TASK GOAL = Once you have read the listing below, output it again exactly.

SUPPLIED RECORDS =
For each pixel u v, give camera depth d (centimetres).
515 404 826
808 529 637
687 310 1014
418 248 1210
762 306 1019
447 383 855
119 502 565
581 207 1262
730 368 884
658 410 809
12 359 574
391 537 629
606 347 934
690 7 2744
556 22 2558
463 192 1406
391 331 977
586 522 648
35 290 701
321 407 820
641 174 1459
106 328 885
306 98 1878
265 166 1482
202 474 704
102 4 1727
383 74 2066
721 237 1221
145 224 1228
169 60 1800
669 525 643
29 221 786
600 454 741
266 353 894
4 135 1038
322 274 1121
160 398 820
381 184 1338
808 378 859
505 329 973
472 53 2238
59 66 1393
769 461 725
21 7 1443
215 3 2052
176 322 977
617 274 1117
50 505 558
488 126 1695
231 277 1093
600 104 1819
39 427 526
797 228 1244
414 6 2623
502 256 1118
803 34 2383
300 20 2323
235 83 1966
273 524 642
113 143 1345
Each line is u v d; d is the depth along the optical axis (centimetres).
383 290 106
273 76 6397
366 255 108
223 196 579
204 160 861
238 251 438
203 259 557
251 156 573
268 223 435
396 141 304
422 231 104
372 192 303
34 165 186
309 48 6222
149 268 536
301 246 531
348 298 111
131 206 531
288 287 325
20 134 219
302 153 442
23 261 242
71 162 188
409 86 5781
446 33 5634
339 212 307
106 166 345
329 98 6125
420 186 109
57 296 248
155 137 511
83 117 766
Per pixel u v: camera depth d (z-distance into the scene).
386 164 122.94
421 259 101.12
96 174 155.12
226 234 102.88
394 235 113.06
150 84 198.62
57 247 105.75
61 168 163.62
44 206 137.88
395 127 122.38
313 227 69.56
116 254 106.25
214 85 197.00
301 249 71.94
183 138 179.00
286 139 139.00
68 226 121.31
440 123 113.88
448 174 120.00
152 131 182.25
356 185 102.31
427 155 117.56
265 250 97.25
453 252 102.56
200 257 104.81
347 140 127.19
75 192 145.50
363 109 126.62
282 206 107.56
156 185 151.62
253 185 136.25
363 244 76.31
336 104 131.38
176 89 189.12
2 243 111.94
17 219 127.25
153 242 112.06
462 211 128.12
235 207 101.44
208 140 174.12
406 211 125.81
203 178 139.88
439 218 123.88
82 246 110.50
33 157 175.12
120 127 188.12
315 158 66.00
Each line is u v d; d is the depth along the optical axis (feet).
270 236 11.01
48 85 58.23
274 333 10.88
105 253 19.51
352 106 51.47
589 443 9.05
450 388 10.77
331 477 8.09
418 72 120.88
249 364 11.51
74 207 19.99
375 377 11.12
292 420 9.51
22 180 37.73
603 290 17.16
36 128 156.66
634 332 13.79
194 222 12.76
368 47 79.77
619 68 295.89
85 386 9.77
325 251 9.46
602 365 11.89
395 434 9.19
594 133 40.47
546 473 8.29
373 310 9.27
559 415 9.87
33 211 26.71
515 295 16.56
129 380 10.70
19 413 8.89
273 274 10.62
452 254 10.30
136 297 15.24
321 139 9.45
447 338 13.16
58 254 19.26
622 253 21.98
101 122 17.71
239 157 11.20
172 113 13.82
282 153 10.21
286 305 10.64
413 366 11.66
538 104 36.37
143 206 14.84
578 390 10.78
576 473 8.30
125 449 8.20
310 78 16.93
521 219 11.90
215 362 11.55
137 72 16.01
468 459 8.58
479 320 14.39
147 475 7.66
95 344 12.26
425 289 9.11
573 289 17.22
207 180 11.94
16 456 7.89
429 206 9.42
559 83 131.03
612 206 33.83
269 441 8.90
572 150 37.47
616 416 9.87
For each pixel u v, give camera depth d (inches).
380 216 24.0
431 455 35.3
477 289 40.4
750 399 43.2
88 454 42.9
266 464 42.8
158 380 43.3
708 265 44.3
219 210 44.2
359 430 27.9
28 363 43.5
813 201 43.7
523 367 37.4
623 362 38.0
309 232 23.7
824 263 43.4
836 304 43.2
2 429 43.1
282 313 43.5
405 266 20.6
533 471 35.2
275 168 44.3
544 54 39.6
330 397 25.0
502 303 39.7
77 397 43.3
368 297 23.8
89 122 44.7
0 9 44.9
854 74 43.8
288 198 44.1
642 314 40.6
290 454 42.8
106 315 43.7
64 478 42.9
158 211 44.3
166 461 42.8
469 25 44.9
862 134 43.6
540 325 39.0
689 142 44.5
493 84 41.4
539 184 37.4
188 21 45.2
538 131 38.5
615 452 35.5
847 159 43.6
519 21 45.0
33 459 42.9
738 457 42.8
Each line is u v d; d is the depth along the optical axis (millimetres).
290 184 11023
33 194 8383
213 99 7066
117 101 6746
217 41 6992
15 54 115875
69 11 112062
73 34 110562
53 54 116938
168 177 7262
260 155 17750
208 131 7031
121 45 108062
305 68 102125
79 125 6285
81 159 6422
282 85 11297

SOLUTION FOR THIS PROBLEM =
For each pixel u v, give camera depth d (centimetres).
515 404 826
808 529 637
687 310 1014
418 248 1210
762 306 1019
447 383 855
119 502 565
581 207 1262
730 368 884
658 410 809
12 359 574
391 537 629
606 347 934
690 7 2744
556 22 2558
463 192 1406
391 331 977
586 522 648
35 290 701
321 407 820
641 174 1459
106 328 885
306 98 1878
265 166 1482
202 474 704
102 4 1727
383 74 2066
721 237 1221
145 224 1228
169 60 1800
669 525 643
29 221 786
600 454 741
266 353 894
4 135 1038
322 274 1121
160 398 820
381 184 1338
808 378 859
505 329 973
472 53 2238
59 66 1393
769 461 725
21 7 1443
215 3 2052
176 322 977
617 274 1117
50 505 558
488 126 1695
231 277 1093
600 104 1819
39 427 526
797 228 1244
414 6 2623
502 256 1118
803 34 2383
300 20 2323
235 83 1966
273 524 642
113 143 1345
Each line is u v d; d is the depth along the optical axis (centimetres).
383 290 106
273 76 6397
366 255 108
223 196 579
204 160 861
238 251 438
203 259 557
251 156 573
268 223 435
396 141 304
422 231 104
372 192 303
34 165 186
309 48 6222
149 268 536
301 246 531
348 298 111
131 206 531
288 287 325
20 134 219
302 153 442
23 261 242
71 162 188
409 86 5781
446 33 5634
339 212 307
106 166 345
329 98 6125
420 186 109
57 296 248
155 137 511
83 117 766
Per pixel u v: camera depth d (z-distance into the scene).
386 164 122.94
421 259 101.12
96 174 155.12
226 234 102.88
394 235 113.06
150 84 198.62
57 247 105.75
61 168 163.62
44 206 137.88
395 127 122.38
313 227 69.56
116 254 106.25
214 85 197.00
301 249 71.94
183 138 179.00
286 139 139.00
68 226 121.31
440 123 113.88
448 174 120.00
152 131 182.25
356 185 102.31
427 155 117.56
265 250 97.25
453 252 102.56
200 257 104.81
347 140 127.19
75 192 145.50
363 109 126.62
282 206 107.56
156 185 151.62
253 185 136.25
363 244 76.31
336 104 131.38
176 89 189.12
2 243 111.94
17 219 127.25
153 242 112.06
462 211 128.12
235 207 101.44
208 140 174.12
406 211 125.81
203 178 139.88
439 218 123.88
82 246 110.50
33 157 175.12
120 127 188.12
315 158 66.00
Each line is u v d; d is the depth along the optical axis (feet).
270 236 11.01
48 85 58.23
274 333 10.88
105 253 19.51
352 106 51.47
589 443 9.05
450 388 10.77
331 477 8.09
418 72 120.88
249 364 11.51
74 207 19.99
375 377 11.12
292 420 9.51
22 180 37.73
603 290 17.16
36 128 156.66
634 332 13.79
194 222 12.76
368 47 79.77
619 68 295.89
85 386 9.77
325 251 9.46
602 365 11.89
395 434 9.19
594 133 40.47
546 473 8.29
373 310 9.27
559 415 9.87
33 211 26.71
515 295 16.56
129 380 10.70
19 413 8.89
273 274 10.62
452 254 10.30
136 297 15.24
321 139 9.45
447 338 13.16
58 254 19.26
622 253 21.98
101 122 17.71
239 157 11.20
172 113 13.82
282 153 10.21
286 305 10.64
413 366 11.66
538 104 36.37
143 206 14.84
578 390 10.78
576 473 8.30
125 449 8.20
310 78 16.93
521 219 11.90
215 362 11.55
137 72 16.01
468 459 8.58
479 320 14.39
147 475 7.66
95 344 12.26
425 289 9.11
573 289 17.22
207 180 11.94
16 456 7.89
429 206 9.42
559 83 131.03
612 206 33.83
269 441 8.90
572 150 37.47
616 416 9.87
For each pixel u v, give camera depth d (inches).
380 216 24.0
431 455 35.3
477 289 40.4
750 399 43.2
88 454 42.9
266 464 42.8
158 380 43.3
708 265 44.3
219 210 44.2
359 430 27.9
28 363 43.5
813 201 43.7
523 367 37.4
623 362 38.0
309 232 23.7
824 263 43.4
836 304 43.2
2 429 43.1
282 313 43.5
405 266 20.6
533 471 35.2
275 168 44.3
544 54 39.6
330 397 25.0
502 303 39.7
77 397 43.3
368 297 23.8
89 122 44.7
0 9 44.9
854 74 43.8
288 198 44.1
642 314 40.6
290 454 42.8
106 315 43.7
64 478 42.9
158 211 44.3
166 461 42.8
469 25 44.9
862 134 43.6
540 325 39.0
689 142 44.5
493 84 41.4
539 184 37.4
188 21 45.2
538 131 38.5
615 452 35.5
847 159 43.6
519 21 45.0
33 459 42.9
738 457 42.8
Each line is u v d; d is the depth along the optical axis (millimetres).
290 184 11023
33 194 8383
213 99 7066
117 101 6746
217 41 6992
15 54 115875
69 11 112062
73 34 110562
53 54 116938
168 177 7262
260 155 17750
208 131 7031
121 45 108062
305 68 102125
79 125 6285
81 159 6422
282 85 11297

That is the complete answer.